(Collection entries)
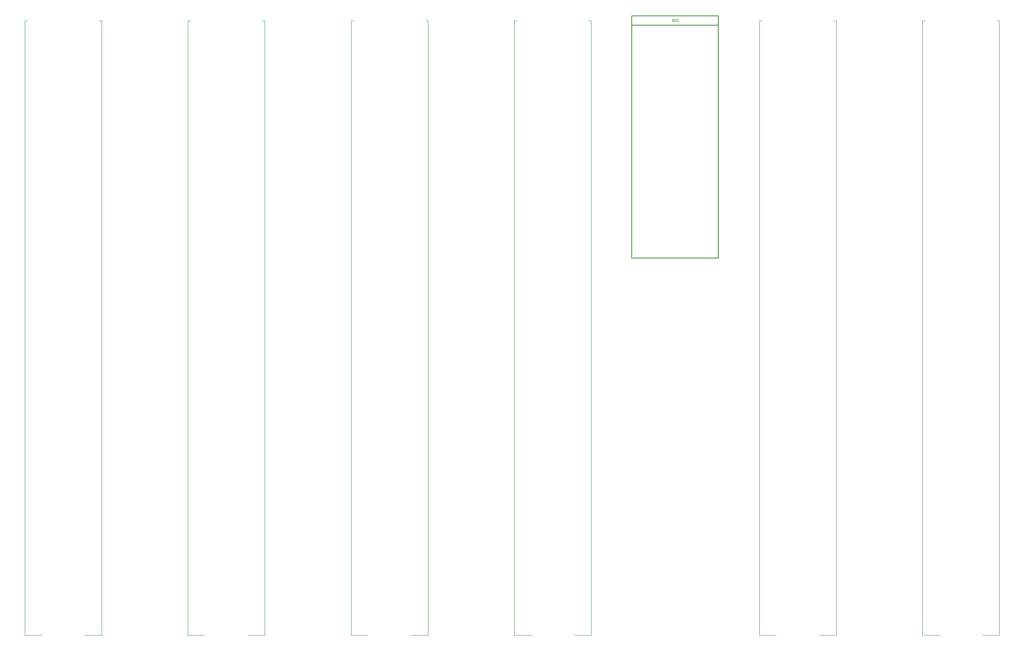
<source format=gbr>
%TF.GenerationSoftware,KiCad,Pcbnew,(5.1.6)-1*%
%TF.CreationDate,2020-06-13T20:20:11+02:00*%
%TF.ProjectId,Snackboard,536e6163-6b62-46f6-9172-642e6b696361,rev?*%
%TF.SameCoordinates,Original*%
%TF.FileFunction,Legend,Bot*%
%TF.FilePolarity,Positive*%
%FSLAX46Y46*%
G04 Gerber Fmt 4.6, Leading zero omitted, Abs format (unit mm)*
G04 Created by KiCad (PCBNEW (5.1.6)-1) date 2020-06-13 20:20:11*
%MOMM*%
%LPD*%
G01*
G04 APERTURE LIST*
%ADD10C,0.100000*%
%ADD11C,0.150000*%
%ADD12C,0.075000*%
G04 APERTURE END LIST*
D10*
%TO.C,VR6*%
X70015000Y-164390000D02*
X73515000Y-164390000D01*
X70015000Y-36390000D02*
X70015000Y-164390000D01*
X70515000Y-36390000D02*
X70015000Y-36390000D01*
X86015000Y-164390000D02*
X82515000Y-164390000D01*
X86015000Y-36390000D02*
X86015000Y-164390000D01*
X85515000Y-36390000D02*
X86015000Y-36390000D01*
%TO.C,VR5*%
X104015000Y-164390000D02*
X107515000Y-164390000D01*
X104015000Y-36390000D02*
X104015000Y-164390000D01*
X104515000Y-36390000D02*
X104015000Y-36390000D01*
X120015000Y-164390000D02*
X116515000Y-164390000D01*
X120015000Y-36390000D02*
X120015000Y-164390000D01*
X119515000Y-36390000D02*
X120015000Y-36390000D01*
%TO.C,VR1*%
X257015000Y-164390000D02*
X260515000Y-164390000D01*
X257015000Y-36390000D02*
X257015000Y-164390000D01*
X257515000Y-36390000D02*
X257015000Y-36390000D01*
X273015000Y-164390000D02*
X269515000Y-164390000D01*
X273015000Y-36390000D02*
X273015000Y-164390000D01*
X272515000Y-36390000D02*
X273015000Y-36390000D01*
%TO.C,VR2*%
X223015000Y-164390000D02*
X226515000Y-164390000D01*
X223015000Y-36390000D02*
X223015000Y-164390000D01*
X223515000Y-36390000D02*
X223015000Y-36390000D01*
X239015000Y-164390000D02*
X235515000Y-164390000D01*
X239015000Y-36390000D02*
X239015000Y-164390000D01*
X238515000Y-36390000D02*
X239015000Y-36390000D01*
%TO.C,VR3*%
X172015000Y-164390000D02*
X175515000Y-164390000D01*
X172015000Y-36390000D02*
X172015000Y-164390000D01*
X172515000Y-36390000D02*
X172015000Y-36390000D01*
X188015000Y-164390000D02*
X184515000Y-164390000D01*
X188015000Y-36390000D02*
X188015000Y-164390000D01*
X187515000Y-36390000D02*
X188015000Y-36390000D01*
%TO.C,VR4*%
X138015000Y-164390000D02*
X141515000Y-164390000D01*
X138015000Y-36390000D02*
X138015000Y-164390000D01*
X138515000Y-36390000D02*
X138015000Y-36390000D01*
X154015000Y-164390000D02*
X150515000Y-164390000D01*
X154015000Y-36390000D02*
X154015000Y-164390000D01*
X153515000Y-36390000D02*
X154015000Y-36390000D01*
D11*
%TO.C,XA1*%
X196498000Y-35300000D02*
X196498000Y-85780000D01*
X214498000Y-37300000D02*
X196498000Y-37300000D01*
X214532000Y-35300000D02*
X214532000Y-85780000D01*
X214498000Y-85780000D02*
X196498000Y-85780000D01*
X214532000Y-35300000D02*
X196498000Y-35300000D01*
D12*
X206145952Y-36010190D02*
X206145952Y-36414952D01*
X206122142Y-36462571D01*
X206098333Y-36486380D01*
X206050714Y-36510190D01*
X205955476Y-36510190D01*
X205907857Y-36486380D01*
X205884047Y-36462571D01*
X205860238Y-36414952D01*
X205860238Y-36010190D01*
X205645952Y-36486380D02*
X205574523Y-36510190D01*
X205455476Y-36510190D01*
X205407857Y-36486380D01*
X205384047Y-36462571D01*
X205360238Y-36414952D01*
X205360238Y-36367333D01*
X205384047Y-36319714D01*
X205407857Y-36295904D01*
X205455476Y-36272095D01*
X205550714Y-36248285D01*
X205598333Y-36224476D01*
X205622142Y-36200666D01*
X205645952Y-36153047D01*
X205645952Y-36105428D01*
X205622142Y-36057809D01*
X205598333Y-36034000D01*
X205550714Y-36010190D01*
X205431666Y-36010190D01*
X205360238Y-36034000D01*
X204979285Y-36248285D02*
X204907857Y-36272095D01*
X204884047Y-36295904D01*
X204860238Y-36343523D01*
X204860238Y-36414952D01*
X204884047Y-36462571D01*
X204907857Y-36486380D01*
X204955476Y-36510190D01*
X205145952Y-36510190D01*
X205145952Y-36010190D01*
X204979285Y-36010190D01*
X204931666Y-36034000D01*
X204907857Y-36057809D01*
X204884047Y-36105428D01*
X204884047Y-36153047D01*
X204907857Y-36200666D01*
X204931666Y-36224476D01*
X204979285Y-36248285D01*
X205145952Y-36248285D01*
%TD*%
M02*

</source>
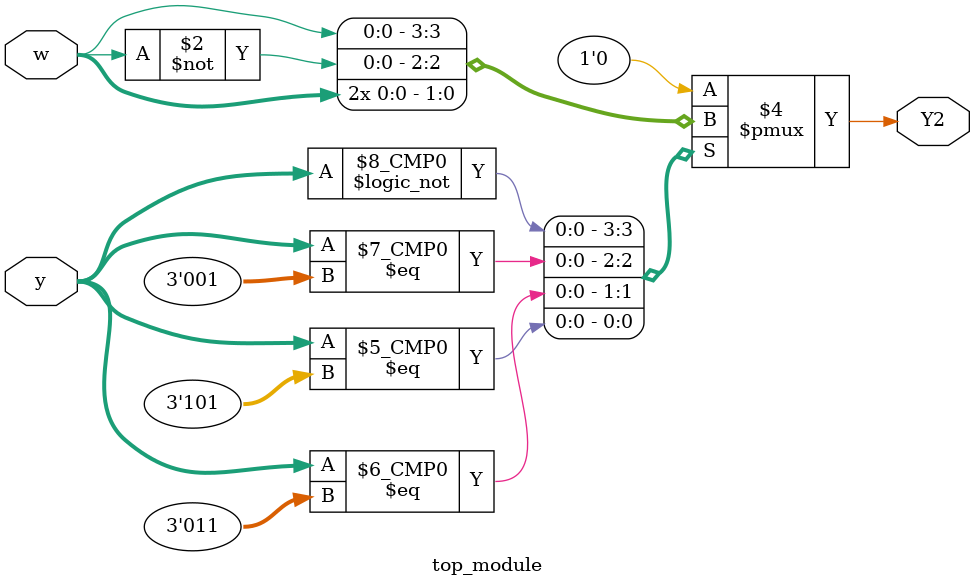
<source format=sv>
module top_module(
    input [3:1] y,
    input w,
    output reg Y2
);

always @(*) begin
    case (y)
        3'b000: Y2 = w;
        3'b001: Y2 = ~w;
        3'b010: Y2 = 1'b0;
        3'b011: Y2 = w;
        3'b100: Y2 = 1'b0;
        3'b101: Y2 = w;
        default: Y2 = 1'b0;
    endcase
end

endmodule

</source>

## PROBLEM STATEMENT
For the lines above, output exactly those from the line containing "X272515000Y-36390000D02*" through the line containing "X172015000Y-164390000D02*", and skip the others.

## SOLUTION TO THIS EXERCISE
X272515000Y-36390000D02*
X273015000Y-36390000D01*
%TO.C,VR2*%
X223015000Y-164390000D02*
X226515000Y-164390000D01*
X223015000Y-36390000D02*
X223015000Y-164390000D01*
X223515000Y-36390000D02*
X223015000Y-36390000D01*
X239015000Y-164390000D02*
X235515000Y-164390000D01*
X239015000Y-36390000D02*
X239015000Y-164390000D01*
X238515000Y-36390000D02*
X239015000Y-36390000D01*
%TO.C,VR3*%
X172015000Y-164390000D02*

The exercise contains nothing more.